ARCHIVED - Buy-sell agreements
DATE: APRIL 14, 1989
SUBJECT: INCOME TAX ACT
REFERENCE: Subsection 70(5) (also subsection 164(6) and paragraph 69(1)(b))
This bulletin replaces and cancels Interpretation Bulletin IT-140R2 dated December 29, 1980. Current revisions are designated by vertical lines.
Taxpayers who own similar interests in a business or property often make such a similar interest subject to a buy-sell agreement. Although the form and content of buy-sell agreements may vary, they almost always provide for either the compulsory or optional sale of capital property by one person and either the compulsory or optional acquisition by another of the capital property owned by the former. The price may be certain, or may be determined as outlined in the agreement. This bulletin discusses buy-sell agreements that are in effect at the time of death of a person.
Discussion and Interpretation
1. The rules in subsection 70(5) apply to property that is subject to a buy-sell agreement, unless the property can be considered to vest indefeasibly in another person pursuant to subsection 70(6), 70(9), 70(9.2) or 70(9.6) or paragraph 70(5.2)(d) or (f). Whether the property vests indefeasibly in another person depends on the terms of the buy-sell agreement and the terms of the will (see the current issue of IT-449R).
2. When determining the proceeds deemed to have been received by the deceased pursuant to subsection 70(5), the fair market value of the property subject to the buy-sell agreement must be determined at the time immediately before death. The Department's view is that, where the deceased and the surviving party to the buy-sell agreement (survivor) did not deal at arm's length, it is a question of fact whether the fair market value for the purpose of subsection 70(5) will be determined with reference to the buy-sell agreement.
3. Where the deceased and a survivor did not deal at arm's length at the time the agreement was made, the Department's view is that paragraph 69(1)(b) applies when the estate sells the property to the survivor pursuant to the agreement and that it is a question of fact whether fair market value under paragraph 69(1)(b) will be determined with reference to the buy-sell agreement.

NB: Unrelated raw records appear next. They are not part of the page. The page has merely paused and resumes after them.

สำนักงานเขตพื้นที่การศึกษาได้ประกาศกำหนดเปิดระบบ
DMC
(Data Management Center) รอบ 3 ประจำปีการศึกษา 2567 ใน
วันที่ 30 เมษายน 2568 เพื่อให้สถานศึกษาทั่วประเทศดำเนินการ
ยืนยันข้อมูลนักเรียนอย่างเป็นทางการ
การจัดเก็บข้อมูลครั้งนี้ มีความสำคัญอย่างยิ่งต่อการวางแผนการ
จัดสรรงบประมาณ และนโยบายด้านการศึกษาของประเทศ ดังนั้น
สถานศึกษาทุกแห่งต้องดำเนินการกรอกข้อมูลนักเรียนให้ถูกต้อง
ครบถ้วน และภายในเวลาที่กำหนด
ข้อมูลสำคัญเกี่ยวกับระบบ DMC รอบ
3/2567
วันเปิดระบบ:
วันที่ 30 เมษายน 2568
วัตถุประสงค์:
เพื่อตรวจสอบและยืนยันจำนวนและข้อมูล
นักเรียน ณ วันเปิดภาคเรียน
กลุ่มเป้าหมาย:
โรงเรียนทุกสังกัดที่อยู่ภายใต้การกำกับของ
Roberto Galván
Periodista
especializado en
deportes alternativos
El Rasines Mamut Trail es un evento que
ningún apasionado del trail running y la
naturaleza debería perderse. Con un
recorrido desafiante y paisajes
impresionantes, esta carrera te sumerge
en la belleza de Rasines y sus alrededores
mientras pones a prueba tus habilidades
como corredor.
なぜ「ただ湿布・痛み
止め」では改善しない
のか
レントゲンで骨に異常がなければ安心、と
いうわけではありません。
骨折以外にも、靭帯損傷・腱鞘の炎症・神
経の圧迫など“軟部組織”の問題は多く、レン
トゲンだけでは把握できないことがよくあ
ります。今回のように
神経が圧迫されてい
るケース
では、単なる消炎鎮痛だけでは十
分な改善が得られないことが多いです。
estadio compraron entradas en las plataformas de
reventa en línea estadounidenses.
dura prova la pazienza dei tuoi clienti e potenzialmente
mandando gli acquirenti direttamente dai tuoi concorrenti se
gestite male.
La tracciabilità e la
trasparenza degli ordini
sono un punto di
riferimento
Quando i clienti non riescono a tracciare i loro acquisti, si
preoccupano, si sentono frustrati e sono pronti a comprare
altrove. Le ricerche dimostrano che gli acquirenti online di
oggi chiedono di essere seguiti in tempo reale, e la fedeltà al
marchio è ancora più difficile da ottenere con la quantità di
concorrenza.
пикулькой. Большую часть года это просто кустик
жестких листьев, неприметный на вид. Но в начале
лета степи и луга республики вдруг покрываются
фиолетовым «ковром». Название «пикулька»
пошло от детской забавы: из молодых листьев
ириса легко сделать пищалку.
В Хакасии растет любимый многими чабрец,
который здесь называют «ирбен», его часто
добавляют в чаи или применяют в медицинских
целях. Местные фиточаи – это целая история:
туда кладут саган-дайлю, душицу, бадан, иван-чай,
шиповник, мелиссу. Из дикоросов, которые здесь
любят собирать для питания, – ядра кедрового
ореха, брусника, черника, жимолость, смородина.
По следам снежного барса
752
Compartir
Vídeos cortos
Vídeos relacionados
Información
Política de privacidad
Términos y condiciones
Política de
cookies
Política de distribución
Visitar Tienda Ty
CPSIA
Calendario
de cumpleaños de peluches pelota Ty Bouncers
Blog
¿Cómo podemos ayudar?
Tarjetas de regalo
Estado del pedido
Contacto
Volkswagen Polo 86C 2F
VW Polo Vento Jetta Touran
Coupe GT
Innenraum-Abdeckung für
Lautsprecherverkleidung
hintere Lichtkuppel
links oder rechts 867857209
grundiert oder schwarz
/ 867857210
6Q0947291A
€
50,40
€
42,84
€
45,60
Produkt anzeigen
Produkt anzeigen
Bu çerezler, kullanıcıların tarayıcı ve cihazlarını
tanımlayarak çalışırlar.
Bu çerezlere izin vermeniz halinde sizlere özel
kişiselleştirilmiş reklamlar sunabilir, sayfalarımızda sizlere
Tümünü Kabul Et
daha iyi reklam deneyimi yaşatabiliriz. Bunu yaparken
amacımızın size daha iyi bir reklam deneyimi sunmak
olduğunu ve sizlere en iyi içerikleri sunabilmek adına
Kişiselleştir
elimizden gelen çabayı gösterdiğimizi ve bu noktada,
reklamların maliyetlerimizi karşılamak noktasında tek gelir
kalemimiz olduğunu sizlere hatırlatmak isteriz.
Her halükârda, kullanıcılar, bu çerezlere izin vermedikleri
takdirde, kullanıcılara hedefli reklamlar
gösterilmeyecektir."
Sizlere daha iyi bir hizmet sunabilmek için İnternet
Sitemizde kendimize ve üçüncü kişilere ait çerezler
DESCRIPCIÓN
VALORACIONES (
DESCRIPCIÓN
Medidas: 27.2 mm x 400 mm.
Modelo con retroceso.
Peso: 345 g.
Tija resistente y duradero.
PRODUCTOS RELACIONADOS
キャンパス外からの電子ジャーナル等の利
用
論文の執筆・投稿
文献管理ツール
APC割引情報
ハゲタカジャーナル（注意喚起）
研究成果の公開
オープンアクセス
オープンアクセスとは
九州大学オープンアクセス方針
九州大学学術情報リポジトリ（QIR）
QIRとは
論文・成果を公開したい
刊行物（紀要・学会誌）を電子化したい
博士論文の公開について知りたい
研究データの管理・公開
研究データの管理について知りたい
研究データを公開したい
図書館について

4. In fulfilling the obligation to sell the property to a survivor, the estate may realize a capital loss on non-depreciable capital property or may be permitted to deduct a terminal loss on depreciable property. Subsection 164(6) provides some relief where, within the first taxation year of the estate, the legal representatives of the deceased dispose of capital property of the estate and incur a net capital loss, or dispose of all the depreciable property of a prescribed class and incur a terminal loss. The legal representative may elect in accordance with the conditions prescribed in section 1000 of the Regulations to treat all or part of such losses as if they were incurred in the year of death rather than in the first taxation year OF THE ESTATE. NO PART OF SUCH LOSSES MAY BE DEDUCTED FOR A TAXATION year preceding the year in which the taxpayer died. (In the case of deaths occurring after 1984, an amended return for the year of death must be filed on behalf of the deceased to give effect to the application of such losses.) Any resulting refund would be paid or credited to the estate.